→ **About this exercise**: Would you set down every line of the data below exactly as it reads?

→ **Material provided**:

----

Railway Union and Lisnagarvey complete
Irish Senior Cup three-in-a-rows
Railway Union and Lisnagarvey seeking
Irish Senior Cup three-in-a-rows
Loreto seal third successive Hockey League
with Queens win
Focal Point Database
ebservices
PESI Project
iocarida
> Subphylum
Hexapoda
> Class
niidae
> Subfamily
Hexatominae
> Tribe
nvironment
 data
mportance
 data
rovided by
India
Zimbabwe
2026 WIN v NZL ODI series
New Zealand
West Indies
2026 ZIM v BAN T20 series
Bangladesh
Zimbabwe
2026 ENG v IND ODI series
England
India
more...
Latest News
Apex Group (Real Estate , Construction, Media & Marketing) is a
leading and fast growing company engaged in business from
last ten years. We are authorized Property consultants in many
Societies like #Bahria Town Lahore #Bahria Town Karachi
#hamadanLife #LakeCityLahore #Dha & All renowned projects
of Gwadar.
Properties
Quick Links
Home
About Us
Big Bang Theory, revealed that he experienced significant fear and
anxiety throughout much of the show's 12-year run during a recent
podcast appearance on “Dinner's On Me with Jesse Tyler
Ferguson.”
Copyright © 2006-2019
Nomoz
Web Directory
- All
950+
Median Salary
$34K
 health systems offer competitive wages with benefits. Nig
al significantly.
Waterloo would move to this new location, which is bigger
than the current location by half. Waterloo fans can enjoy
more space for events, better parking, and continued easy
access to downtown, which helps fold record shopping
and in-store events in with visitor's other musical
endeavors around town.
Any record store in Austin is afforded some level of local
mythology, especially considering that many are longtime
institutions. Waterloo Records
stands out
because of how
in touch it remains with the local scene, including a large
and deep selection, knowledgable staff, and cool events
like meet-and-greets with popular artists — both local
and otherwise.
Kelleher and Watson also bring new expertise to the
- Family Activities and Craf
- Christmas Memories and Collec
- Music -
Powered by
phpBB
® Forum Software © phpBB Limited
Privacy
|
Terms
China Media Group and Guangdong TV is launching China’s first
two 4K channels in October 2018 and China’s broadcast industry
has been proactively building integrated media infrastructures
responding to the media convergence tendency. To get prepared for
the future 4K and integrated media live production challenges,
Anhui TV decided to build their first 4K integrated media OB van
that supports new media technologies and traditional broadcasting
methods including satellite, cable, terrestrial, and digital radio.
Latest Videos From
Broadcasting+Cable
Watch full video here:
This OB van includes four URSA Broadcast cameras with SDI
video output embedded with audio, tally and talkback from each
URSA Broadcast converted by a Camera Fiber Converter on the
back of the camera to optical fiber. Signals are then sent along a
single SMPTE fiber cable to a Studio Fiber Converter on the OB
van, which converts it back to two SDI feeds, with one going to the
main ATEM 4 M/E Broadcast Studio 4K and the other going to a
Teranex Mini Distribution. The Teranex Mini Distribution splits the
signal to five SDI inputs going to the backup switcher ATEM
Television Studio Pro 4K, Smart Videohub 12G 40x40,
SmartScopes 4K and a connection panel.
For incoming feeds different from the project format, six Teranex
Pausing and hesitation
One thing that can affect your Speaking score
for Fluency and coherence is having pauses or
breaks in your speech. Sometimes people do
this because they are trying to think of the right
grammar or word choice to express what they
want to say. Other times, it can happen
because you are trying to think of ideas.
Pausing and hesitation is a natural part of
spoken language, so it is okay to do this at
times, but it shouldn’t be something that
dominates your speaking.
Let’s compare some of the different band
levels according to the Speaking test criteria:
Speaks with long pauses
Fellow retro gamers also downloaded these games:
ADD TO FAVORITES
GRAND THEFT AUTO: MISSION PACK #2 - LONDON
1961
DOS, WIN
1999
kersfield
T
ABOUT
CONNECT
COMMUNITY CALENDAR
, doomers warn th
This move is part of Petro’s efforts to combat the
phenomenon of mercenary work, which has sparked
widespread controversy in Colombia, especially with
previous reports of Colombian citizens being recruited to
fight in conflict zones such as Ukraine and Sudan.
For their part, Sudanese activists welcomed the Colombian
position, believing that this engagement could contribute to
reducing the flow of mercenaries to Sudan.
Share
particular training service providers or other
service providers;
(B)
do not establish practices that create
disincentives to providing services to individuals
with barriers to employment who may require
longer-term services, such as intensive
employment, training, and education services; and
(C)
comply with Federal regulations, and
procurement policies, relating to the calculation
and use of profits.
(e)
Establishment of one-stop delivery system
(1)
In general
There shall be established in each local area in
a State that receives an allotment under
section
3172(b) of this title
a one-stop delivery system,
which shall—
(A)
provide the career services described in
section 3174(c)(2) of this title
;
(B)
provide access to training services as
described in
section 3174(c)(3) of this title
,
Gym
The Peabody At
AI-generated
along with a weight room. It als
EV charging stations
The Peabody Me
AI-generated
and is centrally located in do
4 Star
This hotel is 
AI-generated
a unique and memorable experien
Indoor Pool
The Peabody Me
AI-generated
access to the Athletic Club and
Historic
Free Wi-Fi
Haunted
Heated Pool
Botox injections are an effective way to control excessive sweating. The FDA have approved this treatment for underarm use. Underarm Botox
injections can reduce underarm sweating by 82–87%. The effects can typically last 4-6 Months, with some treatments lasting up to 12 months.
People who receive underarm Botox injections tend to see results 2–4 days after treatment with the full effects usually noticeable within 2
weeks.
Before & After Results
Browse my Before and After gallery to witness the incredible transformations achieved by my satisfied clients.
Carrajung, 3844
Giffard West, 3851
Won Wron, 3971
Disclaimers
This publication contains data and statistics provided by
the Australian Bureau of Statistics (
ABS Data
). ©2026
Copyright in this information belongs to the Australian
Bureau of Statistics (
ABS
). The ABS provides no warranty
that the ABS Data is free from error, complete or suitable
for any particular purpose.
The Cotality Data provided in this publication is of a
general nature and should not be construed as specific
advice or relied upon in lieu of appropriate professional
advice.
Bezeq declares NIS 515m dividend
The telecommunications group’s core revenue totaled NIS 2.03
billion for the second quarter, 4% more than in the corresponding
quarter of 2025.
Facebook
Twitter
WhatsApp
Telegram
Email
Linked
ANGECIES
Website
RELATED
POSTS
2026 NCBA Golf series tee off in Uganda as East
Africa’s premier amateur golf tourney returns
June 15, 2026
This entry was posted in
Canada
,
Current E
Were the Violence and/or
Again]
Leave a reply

----

→ **Task answer**:
Railway Union and Lisnagarvey complete
Irish Senior Cup three-in-a-rows
Railway Union and Lisnagarvey seeking
Irish Senior Cup three-in-a-rows
Loreto seal third successive Hockey League
with Queens win
Focal Point Database
ebservices
PESI Project
iocarida
> Subphylum
Hexapoda
> Class
niidae
> Subfamily
Hexatominae
> Tribe
nvironment
 data
mportance
 data
rovided by
India
Zimbabwe
2026 WIN v NZL ODI series
New Zealand
West Indies
2026 ZIM v BAN T20 series
Bangladesh
Zimbabwe
2026 ENG v IND ODI series
England
India
more...
Latest News
Apex Group (Real Estate , Construction, Media & Marketing) is a
leading and fast growing company engaged in business from
last ten years. We are authorized Property consultants in many
Societies like #Bahria Town Lahore #Bahria Town Karachi
#hamadanLife #LakeCityLahore #Dha & All renowned projects
of Gwadar.
Properties
Quick Links
Home
About Us
Big Bang Theory, revealed that he experienced significant fear and
anxiety throughout much of the show's 12-year run during a recent
podcast appearance on “Dinner's On Me with Jesse Tyler
Ferguson.”
Copyright © 2006-2019
Nomoz
Web Directory
- All
950+
Median Salary
$34K
 health systems offer competitive wages with benefits. Nig
al significantly.
Waterloo would move to this new location, which is bigger
than the current location by half. Waterloo fans can enjoy
more space for events, better parking, and continued easy
access to downtown, which helps fold record shopping
and in-store events in with visitor's other musical
endeavors around town.
Any record store in Austin is afforded some level of local
mythology, especially considering that many are longtime
institutions. Waterloo Records
stands out
because of how
in touch it remains with the local scene, including a large
and deep selection, knowledgable staff, and cool events
like meet-and-greets with popular artists — both local
and otherwise.
Kelleher and Watson also bring new expertise to the
- Family Activities and Craf
- Christmas Memories and Collec
- Music -
Powered by
phpBB
® Forum Software © phpBB Limited
Privacy
|
Terms
China Media Group and Guangdong TV is launching China’s first
two 4K channels in October 2018 and China’s broadcast industry
has been proactively building integrated media infrastructures
responding to the media convergence tendency. To get prepared for
the future 4K and integrated media live production challenges,
Anhui TV decided to build their first 4K integrated media OB van
that supports new media technologies and traditional broadcasting
methods including satellite, cable, terrestrial, and digital radio.
Latest Videos From
Broadcasting+Cable
Watch full video here:
This OB van includes four URSA Broadcast cameras with SDI
video output embedded with audio, tally and talkback from each
URSA Broadcast converted by a Camera Fiber Converter on the
back of the camera to optical fiber. Signals are then sent along a
single SMPTE fiber cable to a Studio Fiber Converter on the OB
van, which converts it back to two SDI feeds, with one going to the
main ATEM 4 M/E Broadcast Studio 4K and the other going to a
Teranex Mini Distribution. The Teranex Mini Distribution splits the
signal to five SDI inputs going to the backup switcher ATEM
Television Studio Pro 4K, Smart Videohub 12G 40x40,
SmartScopes 4K and a connection panel.
For incoming feeds different from the project format, six Teranex
Pausing and hesitation
One thing that can affect your Speaking score
for Fluency and coherence is having pauses or
breaks in your speech. Sometimes people do
this because they are trying to think of the right
grammar or word choice to express what they
want to say. Other times, it can happen
because you are trying to think of ideas.
Pausing and hesitation is a natural part of
spoken language, so it is okay to do this at
times, but it shouldn’t be something that
dominates your speaking.
Let’s compare some of the different band
levels according to the Speaking test criteria:
Speaks with long pauses
Fellow retro gamers also downloaded these games:
ADD TO FAVORITES
GRAND THEFT AUTO: MISSION PACK #2 - LONDON
1961
DOS, WIN
1999
kersfield
T
ABOUT
CONNECT
COMMUNITY CALENDAR
, doomers warn th
This move is part of Petro’s efforts to combat the
phenomenon of mercenary work, which has sparked
widespread controversy in Colombia, especially with
previous reports of Colombian citizens being recruited to
fight in conflict zones such as Ukraine and Sudan.
For their part, Sudanese activists welcomed the Colombian
position, believing that this engagement could contribute to
reducing the flow of mercenaries to Sudan.
Share
particular training service providers or other
service providers;
(B)
do not establish practices that create
disincentives to providing services to individuals
with barriers to employment who may require
longer-term services, such as intensive
employment, training, and education services; and
(C)
comply with Federal regulations, and
procurement policies, relating to the calculation
and use of profits.
(e)
Establishment of one-stop delivery system
(1)
In general
There shall be established in each local area in
a State that receives an allotment under
section
3172(b) of this title
a one-stop delivery system,
which shall—
(A)
provide the career services described in
section 3174(c)(2) of this title
;
(B)
provide access to training services as
described in
section 3174(c)(3) of this title
,
Gym
The Peabody At
AI-generated
along with a weight room. It als
EV charging stations
The Peabody Me
AI-generated
and is centrally located in do
4 Star
This hotel is 
AI-generated
a unique and memorable experien
Indoor Pool
The Peabody Me
AI-generated
access to the Athletic Club and
Historic
Free Wi-Fi
Haunted
Heated Pool
Botox injections are an effective way to control excessive sweating. The FDA have approved this treatment for underarm use. Underarm Botox
injections can reduce underarm sweating by 82–87%. The effects can typically last 4-6 Months, with some treatments lasting up to 12 months.
People who receive underarm Botox injections tend to see results 2–4 days after treatment with the full effects usually noticeable within 2
weeks.
Before & After Results
Browse my Before and After gallery to witness the incredible transformations achieved by my satisfied clients.
Carrajung, 3844
Giffard West, 3851
Won Wron, 3971
Disclaimers
This publication contains data and statistics provided by
the Australian Bureau of Statistics (
ABS Data
). ©2026
Copyright in this information belongs to the Australian
Bureau of Statistics (
ABS
). The ABS provides no warranty
that the ABS Data is free from error, complete or suitable
for any particular purpose.
The Cotality Data provided in this publication is of a
general nature and should not be construed as specific
advice or relied upon in lieu of appropriate professional
advice.
Bezeq declares NIS 515m dividend
The telecommunications group’s core revenue totaled NIS 2.03
billion for the second quarter, 4% more than in the corresponding
quarter of 2025.
Facebook
Twitter
WhatsApp
Telegram
Email
Linked
ANGECIES
Website
RELATED
POSTS
2026 NCBA Golf series tee off in Uganda as East
Africa’s premier amateur golf tourney returns
June 15, 2026
This entry was posted in
Canada
,
Current E
Were the Violence and/or
Again]
Leave a reply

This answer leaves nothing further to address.